Le Gros Bon Sens arrive en ville!

Le bon sens est la chose du monde la mieux partagée : car chacun pense en être si bien pourvu, que ceux même qui sont les plus difficiles à contenter en toute autre chose, n'ont point coutume d'en désirer plus qu'ils en ont. (Descartes, Discours de la méthode)

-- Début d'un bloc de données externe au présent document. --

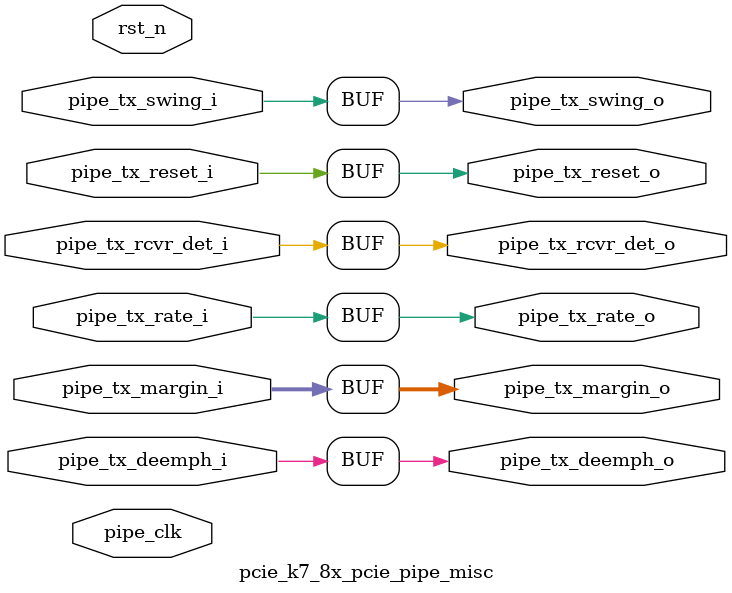
<source format=v>

`timescale 1ps/1ps

module pcie_k7_8x_pcie_pipe_misc #
(
    parameter        PIPE_PIPELINE_STAGES = 0    // 0 - 0 stages, 1 - 1 stage, 2 - 2 stages
)
(

    input   wire        pipe_tx_rcvr_det_i       ,     // PIPE Tx Receiver Detect
    input   wire        pipe_tx_reset_i          ,     // PIPE Tx Reset
    input   wire        pipe_tx_rate_i           ,     // PIPE Tx Rate
    input   wire        pipe_tx_deemph_i         ,     // PIPE Tx Deemphasis
    input   wire [2:0]  pipe_tx_margin_i         ,     // PIPE Tx Margin
    input   wire        pipe_tx_swing_i          ,     // PIPE Tx Swing

    output  wire        pipe_tx_rcvr_det_o       ,     // Pipelined PIPE Tx Receiver Detect
    output  wire        pipe_tx_reset_o          ,     // Pipelined PIPE Tx Reset
    output  wire        pipe_tx_rate_o           ,     // Pipelined PIPE Tx Rate
    output  wire        pipe_tx_deemph_o         ,     // Pipelined PIPE Tx Deemphasis
    output  wire [2:0]  pipe_tx_margin_o         ,     // Pipelined PIPE Tx Margin
    output  wire        pipe_tx_swing_o          ,     // Pipelined PIPE Tx Swing

    input   wire        pipe_clk                ,      // PIPE Clock
    input   wire        rst_n                          // Reset
);

//******************************************************************//
// Reality check.                                                   //
//******************************************************************//

    parameter TCQ  = 1;      // clock to out delay model

    reg                pipe_tx_rcvr_det_q       ;
    reg                pipe_tx_reset_q          ;
    reg                pipe_tx_rate_q           ;
    reg                pipe_tx_deemph_q         ;
    reg [2:0]          pipe_tx_margin_q         ;
    reg                pipe_tx_swing_q          ;

    reg                pipe_tx_rcvr_det_qq      ;
    reg                pipe_tx_reset_qq         ;
    reg                pipe_tx_rate_qq          ;
    reg                pipe_tx_deemph_qq        ;
    reg [2:0]          pipe_tx_margin_qq        ;
    reg                pipe_tx_swing_qq         ;

    generate

    if (PIPE_PIPELINE_STAGES == 0) begin : pipe_stages_0

        assign pipe_tx_rcvr_det_o = pipe_tx_rcvr_det_i;
        assign pipe_tx_reset_o  = pipe_tx_reset_i;
        assign pipe_tx_rate_o = pipe_tx_rate_i;
        assign pipe_tx_deemph_o = pipe_tx_deemph_i;
        assign pipe_tx_margin_o = pipe_tx_margin_i;
        assign pipe_tx_swing_o = pipe_tx_swing_i;

    end // if (PIPE_PIPELINE_STAGES == 0)
    else if (PIPE_PIPELINE_STAGES == 1) begin : pipe_stages_1

        always @(posedge pipe_clk) begin

        if (rst_n)
        begin

            pipe_tx_rcvr_det_q <= #TCQ 0;
            pipe_tx_reset_q  <= #TCQ 1'b1;
            pipe_tx_rate_q <= #TCQ 0;
            pipe_tx_deemph_q <= #TCQ 1'b1;
            pipe_tx_margin_q <= #TCQ 0;
            pipe_tx_swing_q <= #TCQ 0;

        end
        else
        begin

            pipe_tx_rcvr_det_q <= #TCQ pipe_tx_rcvr_det_i;
            pipe_tx_reset_q  <= #TCQ pipe_tx_reset_i;
            pipe_tx_rate_q <= #TCQ pipe_tx_rate_i;
            pipe_tx_deemph_q <= #TCQ pipe_tx_deemph_i;
            pipe_tx_margin_q <= #TCQ pipe_tx_margin_i;
            pipe_tx_swing_q <= #TCQ pipe_tx_swing_i;

          end

        end

        assign pipe_tx_rcvr_det_o = pipe_tx_rcvr_det_q;
        assign pipe_tx_reset_o  = pipe_tx_reset_q;
        assign pipe_tx_rate_o = pipe_tx_rate_q;
        assign pipe_tx_deemph_o = pipe_tx_deemph_q;
        assign pipe_tx_margin_o = pipe_tx_margin_q;
        assign pipe_tx_swing_o = pipe_tx_swing_q;

    end // if (PIPE_PIPELINE_STAGES == 1)
    else if (PIPE_PIPELINE_STAGES == 2) begin : pipe_stages_2

        always @(posedge pipe_clk) begin

        if (rst_n)
        begin

            pipe_tx_rcvr_det_q <= #TCQ 0;
            pipe_tx_reset_q  <= #TCQ 1'b1;
            pipe_tx_rate_q <= #TCQ 0;
            pipe_tx_deemph_q <= #TCQ 1'b1;
            pipe_tx_margin_q <= #TCQ 0;
            pipe_tx_swing_q <= #TCQ 0;

            pipe_tx_rcvr_det_qq <= #TCQ 0;
            pipe_tx_reset_qq  <= #TCQ 1'b1;
            pipe_tx_rate_qq <= #TCQ 0;
            pipe_tx_deemph_qq <= #TCQ 1'b1;
            pipe_tx_margin_qq <= #TCQ 0;
            pipe_tx_swing_qq <= #TCQ 0;

        end
        else
        begin

            pipe_tx_rcvr_det_q <= #TCQ pipe_tx_rcvr_det_i;
            pipe_tx_reset_q  <= #TCQ pipe_tx_reset_i;
            pipe_tx_rate_q <= #TCQ pipe_tx_rate_i;
            pipe_tx_deemph_q <= #TCQ pipe_tx_deemph_i;
            pipe_tx_margin_q <= #TCQ pipe_tx_margin_i;
            pipe_tx_swing_q <= #TCQ pipe_tx_swing_i;

            pipe_tx_rcvr_det_qq <= #TCQ pipe_tx_rcvr_det_q;
            pipe_tx_reset_qq  <= #TCQ pipe_tx_reset_q;
            pipe_tx_rate_qq <= #TCQ pipe_tx_rate_q;
            pipe_tx_deemph_qq <= #TCQ pipe_tx_deemph_q;
            pipe_tx_margin_qq <= #TCQ pipe_tx_margin_q;
            pipe_tx_swing_qq <= #TCQ pipe_tx_swing_q;

          end

        end

        assign pipe_tx_rcvr_det_o = pipe_tx_rcvr_det_qq;
        assign pipe_tx_reset_o  = pipe_tx_reset_qq;
        assign pipe_tx_rate_o = pipe_tx_rate_qq;
        assign pipe_tx_deemph_o = pipe_tx_deemph_qq;
        assign pipe_tx_margin_o = pipe_tx_margin_qq;
        assign pipe_tx_swing_o = pipe_tx_swing_qq;

    end // if (PIPE_PIPELINE_STAGES == 2)

    endgenerate

endmodule


</source>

Triumvirat à la Québécoise

Posted on | mars 2, 2011 | No Comments

Jean Charest, Régis Labeaume et Pierre-Karl Péladeau unissent leurs forces pour ériger un nouveau bâtiment à Québec. Le nouveau palais impérial  sera le joyau dans la couronne du souverain absolu de Québécor, de l’autocrate incontesté de la ville de Québec et du pontife du parti libéral. Mais comme tout triumvirat est nécessairement instable, il serait prudent que ces protagonistes prennent une leçon d’histoire ou deux.

Un tout autre triumvirat faisait intervenir il y a plus de 2000 trois personnages depuis entrés dans la légende: César, Pompée et Marcus Crassus. On disait Crassus riche de 200 millions de sesterces; il avait réussi à mater la révolte des esclaves menée par Spartacus. Charest n’a sans doute pas sa stature, mais il a tout de même réussi à mater la grève des procureurs de la couronne (et quelques autres) par loi spéciale, tout en investissant 200 millions de dollars dans la construction d’un amphithéâtre à Québec. Malheureusement, Crassus mourut peu après le début du triumvirat – il est fort probable que la survie politique de Charest soit de courte durée également.

Restèrent César et Pompée. Après avoir consolidé leur alliance par le mariage de la fille de César avec Pompée, ils se livrèrent une guerre sans merci pour le contrôle de Rome. Pompée, brillant politicien, jouissant du support du sénat, régnait sans partage sur sa ville, tout comme le maire Labeaume. César dû faire ses preuves à l’étranger – ses chroniques sur le conquête de la Gaule en firent un héros dans l’imaginaire populaire. Il fut dont l’un des premiers à utiliser la convergence médiatique à des fins politiques – un modèle maintenant fidèlement imité par PKP.

Malheureusement pour Pompée, la faveur populaire se montra plus importante que les contacts politiques – il fut assassiné en Égypte quelques temps plus tard, et César se chargea de consolider son pouvoir. Notre ami Péladeau devrait-il voir cela comme un bon signe, lui qui contrôle plus facilement l’opinion publique par l’entremise de son empire médiatique?

Il faudrait pour cela se pencher sur le destin de César. Ce dernier, trop gourmand, voulut se faire attribuer à perpétuité un pouvoir dictatorial sur la République. Cela mena directement à son assassinat, le 15 mars, en 44 avant J.C. Mais les actions du triumvirat eurent des répercussions plus importantes qui menèrent à la fin de la République et à la naissance de l’Empire.

Il restera à voir si la gourmandise de PKP sera égale à celle de César, et si les conséquences seront les mêmes, menant ou bien au démantèlement de son empire ou à l’asservissement des populations locales sous son pouvoir médiatique.